■ Work to do ■
According to the text on Senator Thune's energy remarks, how many senators contributed measures to the American Energy Innovation Act?

■ Selected text ■
_ _ _ _ _ _ _

U.S. Sen. John Thune (R-S.D.) today discussed the American Energy Innovation Act, bipartisan legislation that focuses on enhancing energy storage and investing in a wide range of clean energy technologies. It also focuses on advanced nuclear research that will help the United States regain its edge in the use of this clean energy technology. The bill contains measures from more than 60 senators focused on energy innovation, workforce development, and the security of our energy grid.
Click here to watch Thune’s speech.
Thune’s remarks below (as prepared for delivery):
“Mr. President, we’re in a pretty good place in this country right now when it comes to energy.
“Our energy supply is abundant, and energy prices are generally affordable.
“But we can’t afford to become complacent.
“We’re in a good place right now because of American innovation, and because we took steps to expand our domestic energy supply and lessen our dependence on foreign oil.
“If we want to keep American energy affordable and abundant, we need to make sure we stay on the cutting edge of energy innovation and continue to invest in our domestic energy supply – from oil and natural gas to renewable energy sources like hydropower and wind.
“We also need to make sure we stay on top of threats to our energy grid and our energy security.

_ _ _ _ _ _ _

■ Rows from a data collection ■
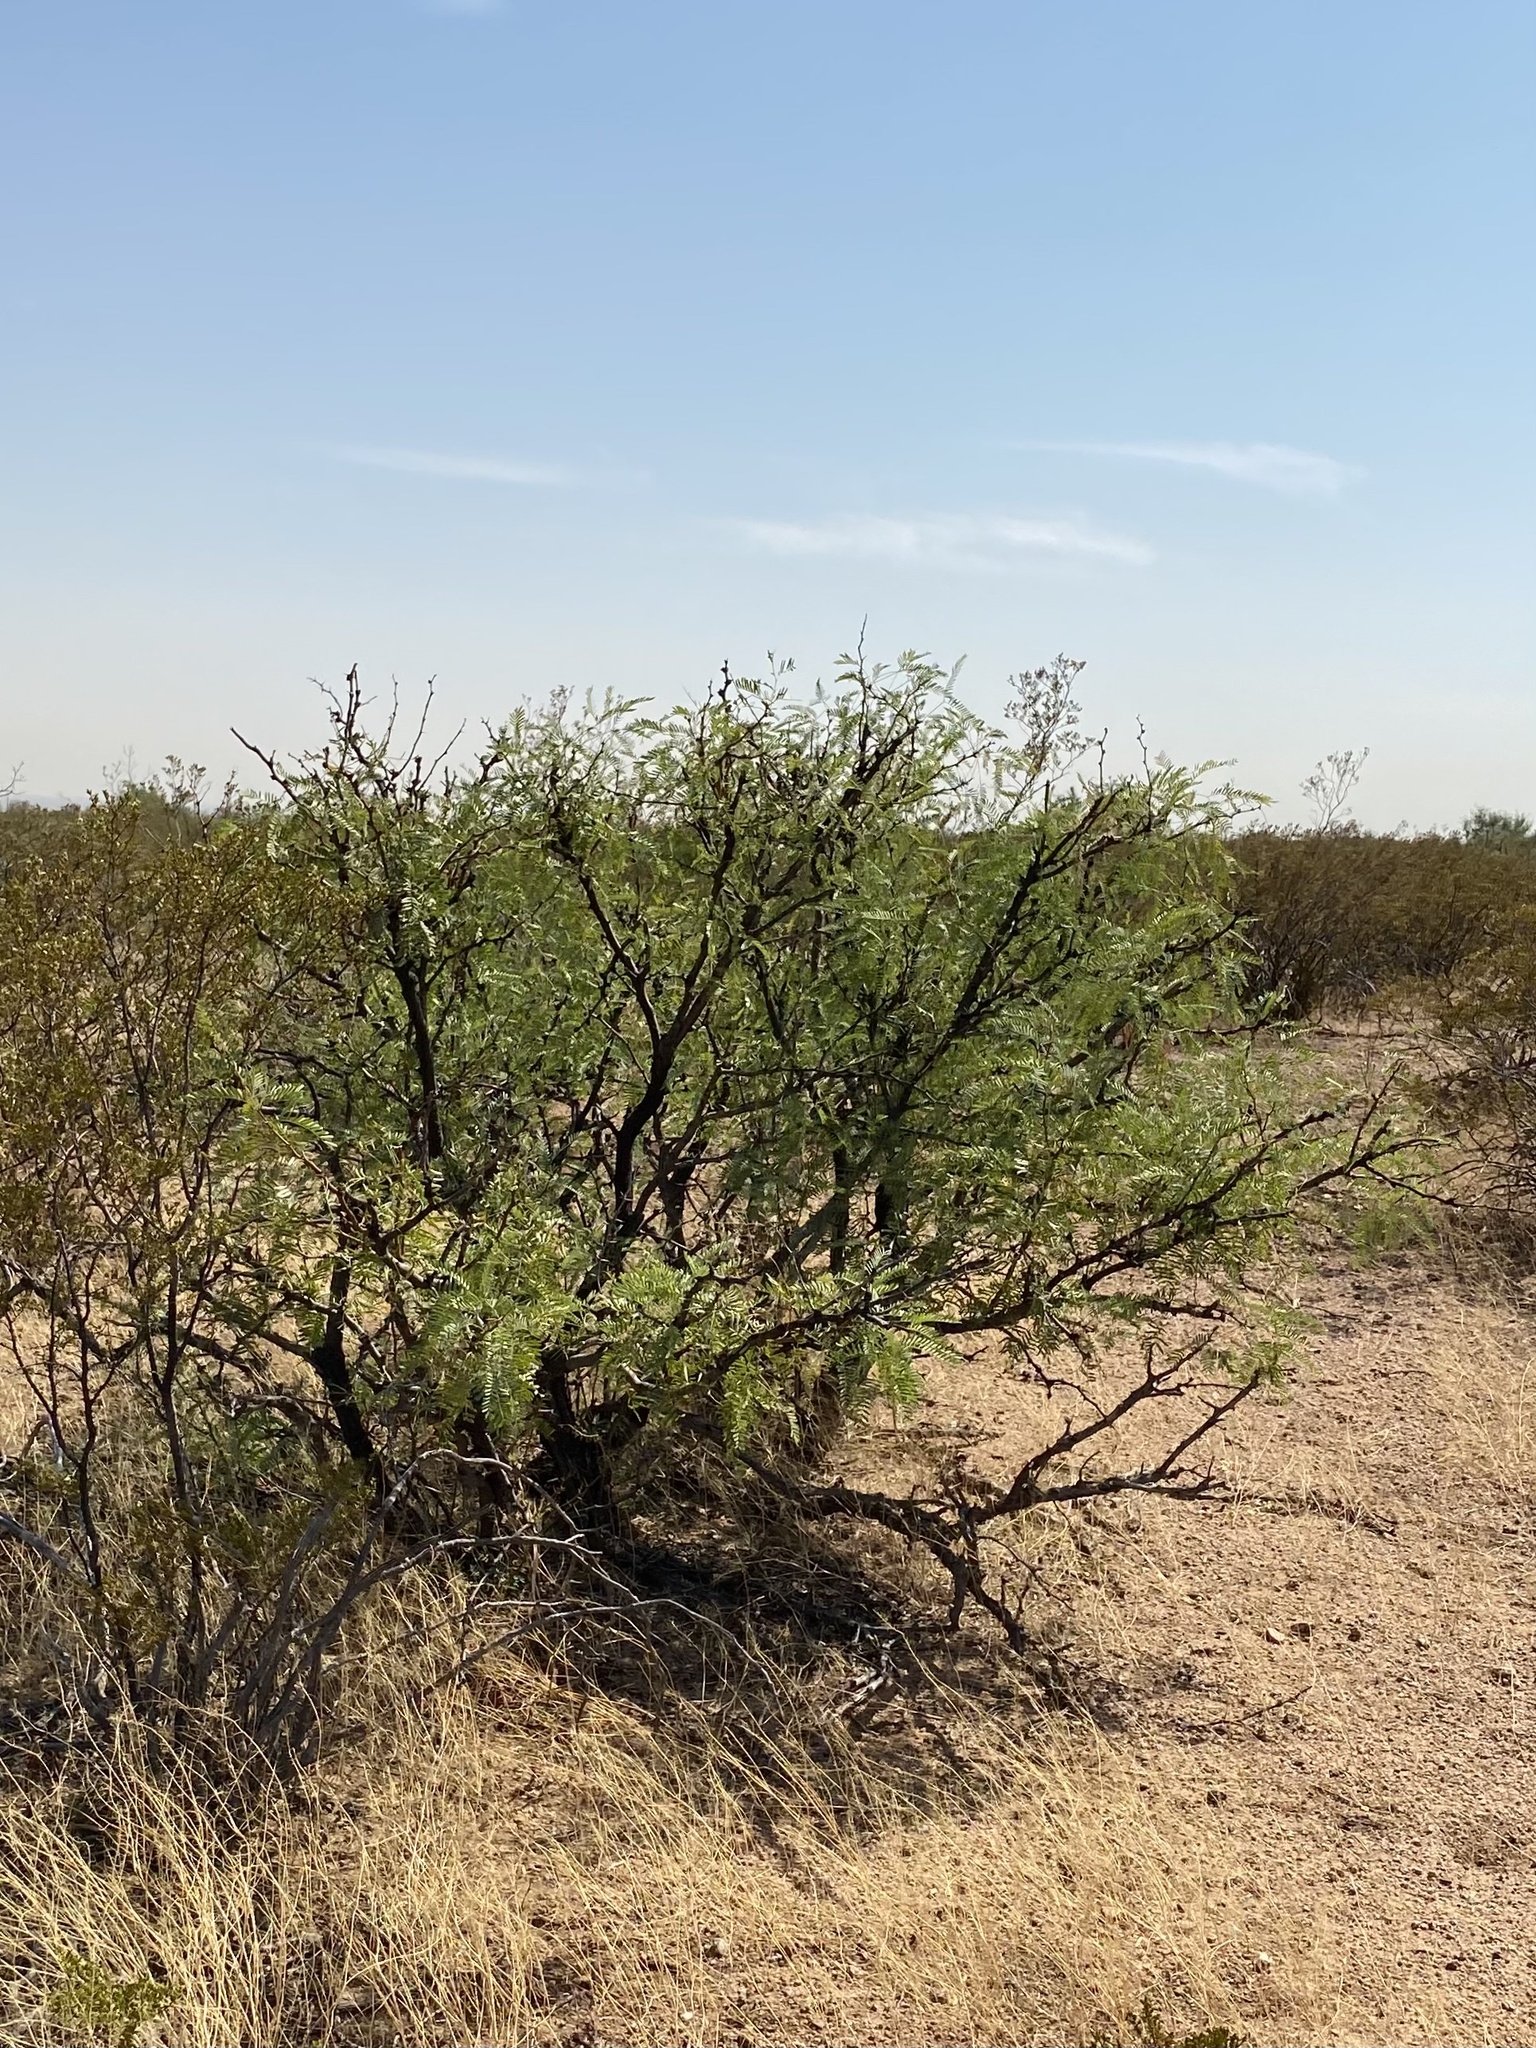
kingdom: Plantae
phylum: Tracheophyta
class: Magnoliopsida
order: Fabales
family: Fabaceae
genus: Prosopis
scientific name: Prosopis glandulosa
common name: Honey mesquite
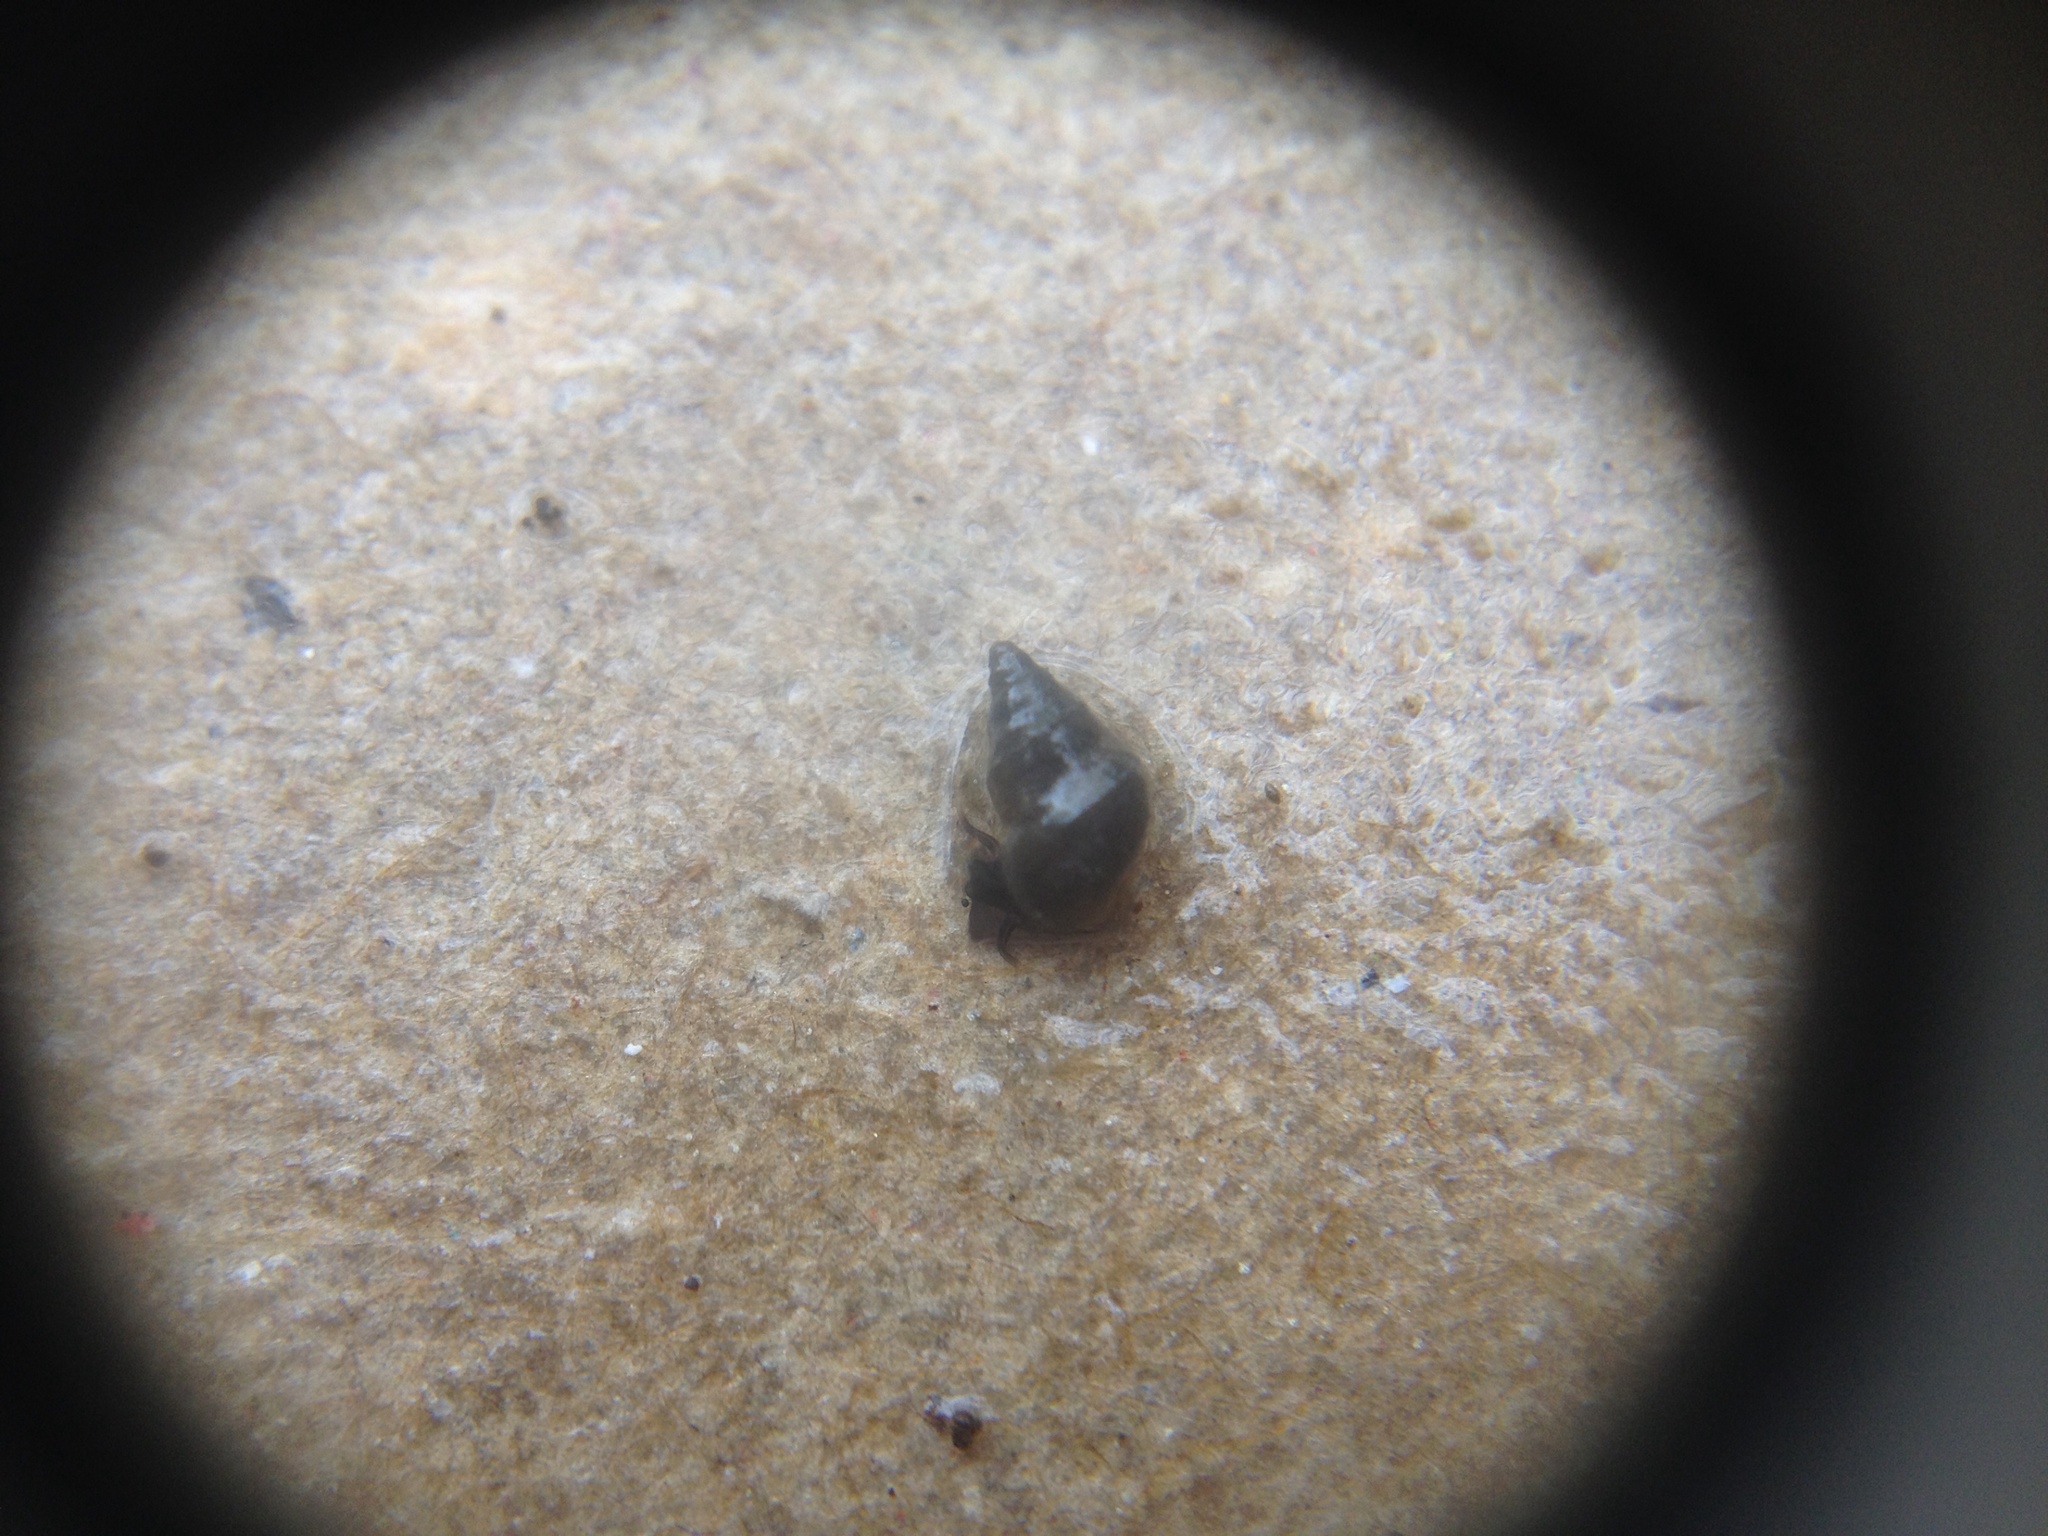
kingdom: Animalia
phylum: Mollusca
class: Gastropoda
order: Littorinimorpha
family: Tateidae
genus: Potamopyrgus
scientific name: Potamopyrgus antipodarum
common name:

_ _ _ _ _ _ _

■ Full answer ■
More than 60 senators.